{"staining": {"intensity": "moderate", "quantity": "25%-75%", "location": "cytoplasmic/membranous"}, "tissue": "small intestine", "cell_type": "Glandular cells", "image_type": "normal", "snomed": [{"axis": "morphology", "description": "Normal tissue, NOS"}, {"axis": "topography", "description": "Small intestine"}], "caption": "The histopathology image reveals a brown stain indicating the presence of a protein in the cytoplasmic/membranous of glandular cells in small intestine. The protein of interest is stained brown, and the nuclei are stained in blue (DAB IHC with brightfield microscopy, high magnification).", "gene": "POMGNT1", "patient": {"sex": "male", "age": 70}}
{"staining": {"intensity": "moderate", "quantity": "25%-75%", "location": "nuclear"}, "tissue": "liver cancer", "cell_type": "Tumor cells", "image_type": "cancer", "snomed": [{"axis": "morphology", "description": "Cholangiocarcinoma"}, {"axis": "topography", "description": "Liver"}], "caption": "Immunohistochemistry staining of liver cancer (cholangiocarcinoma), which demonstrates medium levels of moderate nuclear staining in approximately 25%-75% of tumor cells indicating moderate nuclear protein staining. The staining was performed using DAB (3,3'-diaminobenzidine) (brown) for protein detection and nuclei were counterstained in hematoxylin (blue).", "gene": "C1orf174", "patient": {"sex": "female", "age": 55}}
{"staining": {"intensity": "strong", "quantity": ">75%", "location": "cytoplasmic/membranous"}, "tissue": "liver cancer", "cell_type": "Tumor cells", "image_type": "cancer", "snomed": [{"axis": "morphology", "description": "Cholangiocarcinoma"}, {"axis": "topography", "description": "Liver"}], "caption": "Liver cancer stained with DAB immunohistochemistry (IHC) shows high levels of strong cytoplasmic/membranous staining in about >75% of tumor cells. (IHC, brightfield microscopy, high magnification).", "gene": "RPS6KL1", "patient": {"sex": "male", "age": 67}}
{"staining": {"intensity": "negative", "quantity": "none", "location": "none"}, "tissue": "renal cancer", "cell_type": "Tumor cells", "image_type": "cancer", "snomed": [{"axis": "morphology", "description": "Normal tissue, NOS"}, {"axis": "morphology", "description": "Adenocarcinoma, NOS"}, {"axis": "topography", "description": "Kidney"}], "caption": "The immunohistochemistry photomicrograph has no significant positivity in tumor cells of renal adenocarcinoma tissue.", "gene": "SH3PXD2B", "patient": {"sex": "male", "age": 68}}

........

Line by line, reproduce the data exactly as given.

### SOLUTION TO THE EXERCISE:
{"staining": {"intensity": "moderate", "quantity": "25%-75%", "location": "cytoplasmic/membranous"}, "tissue": "small intestine", "cell_type": "Glandular cells", "image_type": "normal", "snomed": [{"axis": "morphology", "description": "Normal tissue, NOS"}, {"axis": "topography", "description": "Small intestine"}], "caption": "The histopathology image reveals a brown stain indicating the presence of a protein in the cytoplasmic/membranous of glandular cells in small intestine. The protein of interest is stained brown, and the nuclei are stained in blue (DAB IHC with brightfield microscopy, high magnification).", "gene": "POMGNT1", "patient": {"sex": "male", "age": 70}}
{"staining": {"intensity": "moderate", "quantity": "25%-75%", "location": "nuclear"}, "tissue": "liver cancer", "cell_type": "Tumor cells", "image_type": "cancer", "snomed": [{"axis": "morphology", "description": "Cholangiocarcinoma"}, {"axis": "topography", "description": "Liver"}], "caption": "Immunohistochemistry staining of liver cancer (cholangiocarcinoma), which demonstrates medium levels of moderate nuclear staining in approximately 25%-75% of tumor cells indicating moderate nuclear protein staining. The staining was performed using DAB (3,3'-diaminobenzidine) (brown) for protein detection and nuclei were counterstained in hematoxylin (blue).", "gene": "C1orf174", "patient": {"sex": "female", "age": 55}}
{"staining": {"intensity": "strong", "quantity": ">75%", "location": "cytoplasmic/membranous"}, "tissue": "liver cancer", "cell_type": "Tumor cells", "image_type": "cancer", "snomed": [{"axis": "morphology", "description": "Cholangiocarcinoma"}, {"axis": "topography", "description": "Liver"}], "caption": "Liver cancer stained with DAB immunohistochemistry (IHC) shows high levels of strong cytoplasmic/membranous staining in about >75% of tumor cells. (IHC, brightfield microscopy, high magnification).", "gene": "RPS6KL1", "patient": {"sex": "male", "age": 67}}
{"staining": {"intensity": "negative", "quantity": "none", "location": "none"}, "tissue": "renal cancer", "cell_type": "Tumor cells", "image_type": "cancer", "snomed": [{"axis": "morphology", "description": "Normal tissue, NOS"}, {"axis": "morphology", "description": "Adenocarcinoma, NOS"}, {"axis": "topography", "description": "Kidney"}], "caption": "The immunohistochemistry photomicrograph has no significant positivity in tumor cells of renal adenocarcinoma tissue.", "gene": "SH3PXD2B", "patient": {"sex": "male", "age": 68}}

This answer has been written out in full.